Ohio was not being considered a swing state this summer, but “it has moved that way," said Chris Kelley, Miami University political science professor.
“As a result of the post-convention period and the president’s deteriorating (poll) numbers, particularly as the coronavirus has gotten worse, Ohio has moved into the toss-up category," he said.
Trump won Ohio in 2016 by 8.1 percent, or 446,841 votes, and received the majority of votes in 80 of 88 counties.
By contrast, the Obama-Biden ticket won Ohio in 2012 by 2.98 percent, or 166,270 votes, and received the majority of votes in 17 counties. The same Democratic ticket won the state in 2008 by 4.6 percent, or 262,224 votes, and received the majority of votes in 20 counties.
Various polls show Trump and Biden narrowly leading the other, including polls from Rasmussen (Tuesday) and Quinnipiac University (Oct. 14) that show Biden with a one-point lead, while others from Civiqs (Oct. 15) and Morning Consult (Oct. 13) show Trump with a three-point lead.
Biden toured eastern Ohio and western Pennsylvania by train the day after the Sept. 29 presidential debate. His Oct. 12 visit to Cincinnati was his first to southwest Ohio since the start of early voting two weeks ago.
Though the Biden and Trump campaigns have no scheduled Ohio stops over the next two weeks, that doesn’t mean they can’t or won’t be added, said Kelley.

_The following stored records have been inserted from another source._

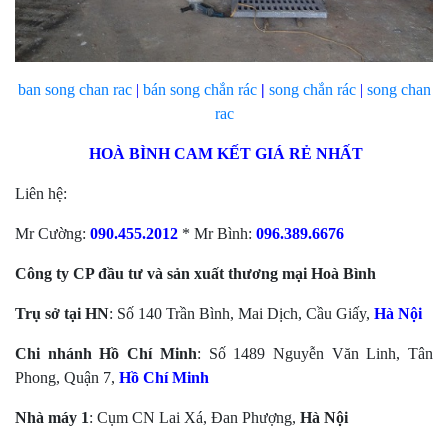
ban song chan rac
|
bán
song chắn rác
|
song chắn rác
|
song chan
rac
HOÀ BÌNH CAM KẾT GIÁ RẺ NHẤT
Liên hệ:
Mr Cường:
090.455.2012
* Mr Bình:
096.389.6676
Công ty CP đầu tư và sản xuất thương mại Hoà Bình
Trụ sở tại HN
: Số 140 Trần Bình, Mai Dịch, Cầu Giấy,
Hà Nội
Chi nhánh Hồ Chí Minh
: Số 1489 Nguyễn Văn Linh, Tân
Phong, Quận 7,
Hồ Chí Minh
Nhà máy 1
: Cụm CN Lai Xá, Đan Phượng,
Hà Nội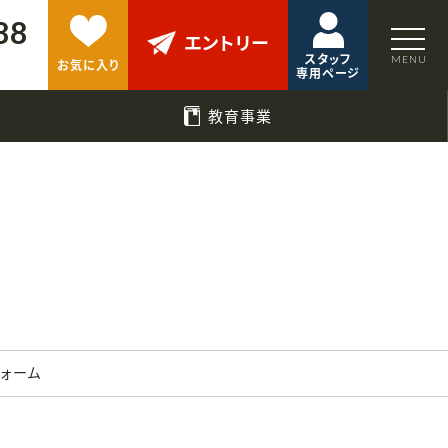
88
エントリー
スタッフ
お気に入り
専用ページ
教育事業
フォーム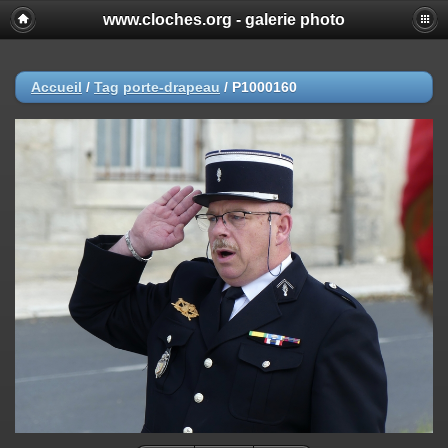
www.cloches.org - galerie photo
Accueil
/
Tag
porte-drapeau
/
P1000160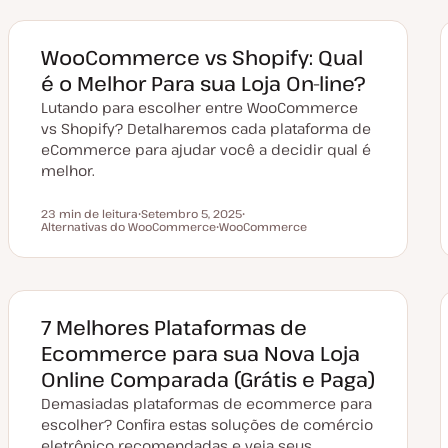
WooCommerce vs Shopify: Qual
é o Melhor Para sua Loja On-line?
Lutando para escolher entre WooCommerce
vs Shopify? Detalharemos cada plataforma de
eCommerce para ajudar você a decidir qual é
melhor.
23 min de leitura
Setembro 5, 2025
Tempo de leitura
Alternativas do WooCommerce
D
WooCommerce
T
a
T
ó
t
ó
p
a
p
i
d
i
c
e
c
o
a
o
t
7 Melhores Plataformas de
u
a
Ecommerce para sua Nova Loja
l
i
Online Comparada (Grátis e Paga)
z
a
Demasiadas plataformas de ecommerce para
ç
ã
escolher? Confira estas soluções de comércio
o
eletrônico recomendadas e veja seus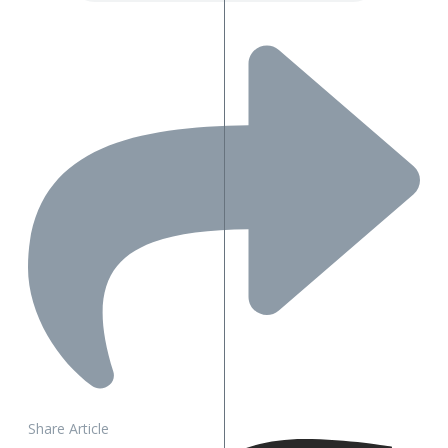
Share Article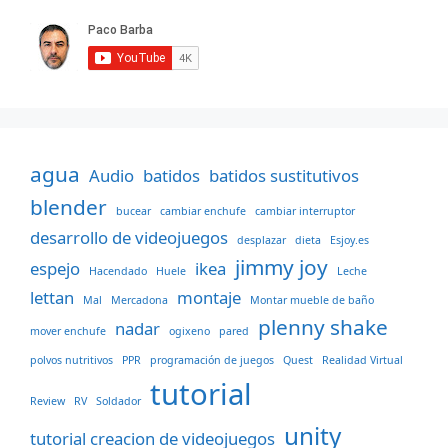
agua
Audio
batidos
batidos sustitutivos
blender
bucear
cambiar enchufe
cambiar interruptor
desarrollo de videojuegos
desplazar
dieta
Esjoy.es
jimmy joy
espejo
ikea
Hacendado
Huele
Leche
lettan
montaje
Mal
Mercadona
Montar mueble de baño
plenny shake
nadar
mover enchufe
ogixeno
pared
polvos nutritivos
PPR
programación de juegos
Quest
Realidad Virtual
tutorial
Review
RV
Soldador
unity
tutorial creacion de videojuegos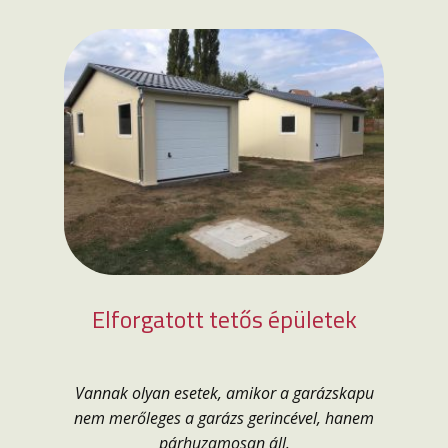
Elforgatott tetős épületek
Vannak olyan esetek, amikor a garázskapu
nem merőleges a garázs gerincével, hanem
párhuzamosan áll.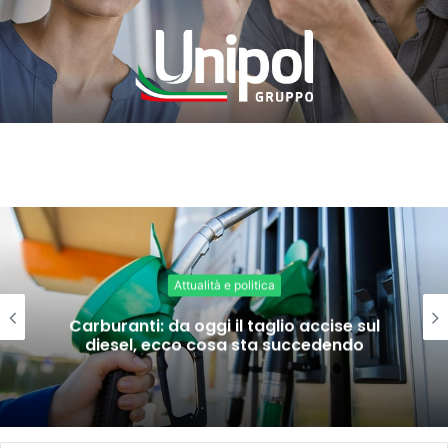
Attualità e politica
Carburanti: da oggi il taglio accise sul
diesel, ecco cosa sta succedendo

Kelley said voters should expect the candidates or their surrogates to make more campaign stops in Ohio between now and Election Day.
“If (either of the campaigns) sense that parts of the state are either are eroding or breaking to their advantage and they want to try to secure that, absolutely," Kelley said. “We’re going to see a lot of them in a way I didn’t think Ohio would see."